According to the Centers for Disease Control, 55 percent of HIV infections diagnosed in America are people over the age of 35, with nearly a third resulting from heterosexual contact. Statistics from the national Survey of Sexual Health and Behavior reveal that just a small fraction of sexually active baby boomers and older adults are practicing safe sex. Just one in 20 sexually active men over the age of 60 are regularly using condoms and just one in five of those in the 35 – 44 age group.
Most Teens Practicing Safe Sex
The good news in the report is that the far majority of sexually active teenagers are using condoms, including nearly 80 percent of 14-17 year old males and 58 percent of females.
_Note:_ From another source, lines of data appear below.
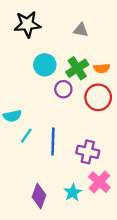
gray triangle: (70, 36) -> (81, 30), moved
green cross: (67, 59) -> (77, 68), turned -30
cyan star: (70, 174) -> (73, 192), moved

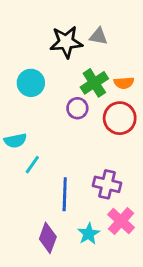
black star: (27, 24) -> (66, 42), moved
cyan circle: (45, 65) -> (31, 83), moved
blue line: (53, 141) -> (65, 194), moved

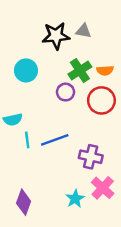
cyan line: (32, 165) -> (27, 140), turned -42
blue line: (65, 194) -> (55, 140), moved, turned 68
purple diamond: (48, 238) -> (24, 202), moved

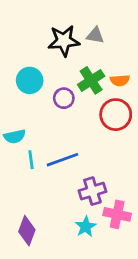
purple circle: (66, 92) -> (64, 98), moved
purple cross: (91, 157) -> (92, 191), moved, turned -30
pink cross: (103, 188) -> (117, 214), turned -30

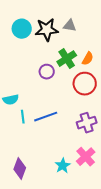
cyan circle: (30, 80) -> (22, 29), moved
orange semicircle: (120, 80) -> (88, 59), turned -56
purple cross: (92, 191) -> (87, 123), moved
pink cross: (117, 214) -> (86, 157), turned 36

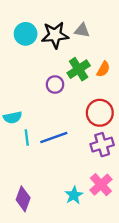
red circle: (85, 84) -> (100, 113), moved

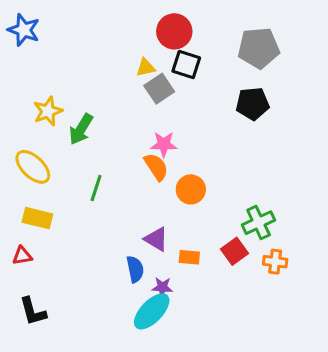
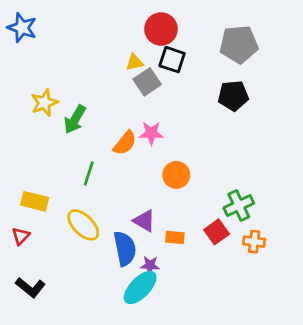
yellow ellipse: (33, 167) -> (83, 225), moved
orange semicircle: (156, 167) -> (125, 143), moved, turned 72
red triangle: (22, 256) -> (21, 236), turned -36
blue semicircle: (135, 269) -> (125, 249), size x1.4
black L-shape: (33, 311) -> (30, 287), turned -36

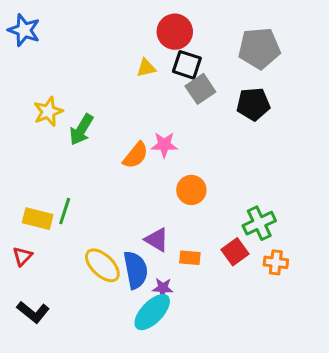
gray square: (147, 82) -> (200, 89), moved
green line: (89, 174) -> (65, 211), moved
yellow ellipse: (83, 225) -> (102, 265), moved

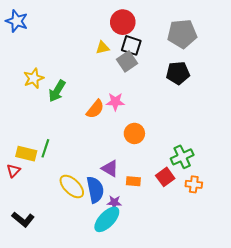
gray square: (200, 89) -> (127, 61), moved
red triangle: (23, 256) -> (14, 171), moved

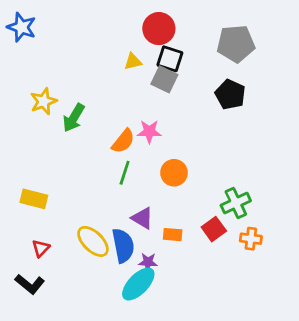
gray square: (127, 61) -> (164, 79), turned -30
black pentagon: (178, 73) -> (230, 94), turned 30
green line: (45, 148) -> (125, 173), moved
red triangle: (14, 171) -> (41, 248), moved

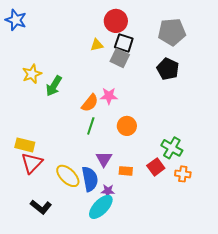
green cross: (236, 203) -> (172, 148), turned -35
purple triangle: (142, 218) -> (104, 159), turned 30
red triangle: (41, 248) -> (32, 163), moved, size x1.6
black L-shape: (30, 284) -> (41, 207), moved

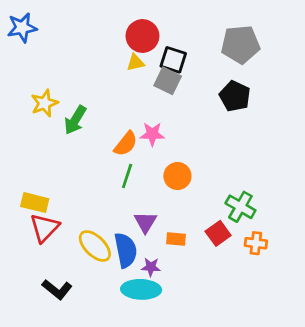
blue star: (16, 20) -> (22, 28), turned -30
red circle: (116, 21) -> (142, 36), moved
cyan ellipse: (101, 207) -> (141, 289), turned 48

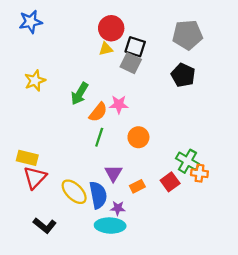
blue star: (22, 28) -> (31, 22), moved
green arrow: (75, 120) -> (80, 94), moved
orange rectangle: (176, 239) -> (137, 186), turned -32
orange cross: (256, 243) -> (199, 173), moved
Although years of conventional wisdom said parents should be the ones talking to their teenagers about safe sex, the combination of increasing sexual activity by their parents and grandparents along with the findings of the Indiana study suggest it may now be up to young people to do the teaching.
Role of Relationship and Marriage Education
As communities throughout America and across the globe collectively focus attention on the campaign to eradicate the deadly HIV/AIDS epidemic, evidence-based relationship and marriage education should be a vital resource. Many future infections can be prevented by teaching couples skills to enhance relationship satisfaction, passion, and pleasure in committed relationships. Doing so can prevent millions from engaging in risky behaviors that has already stolen far too many lives.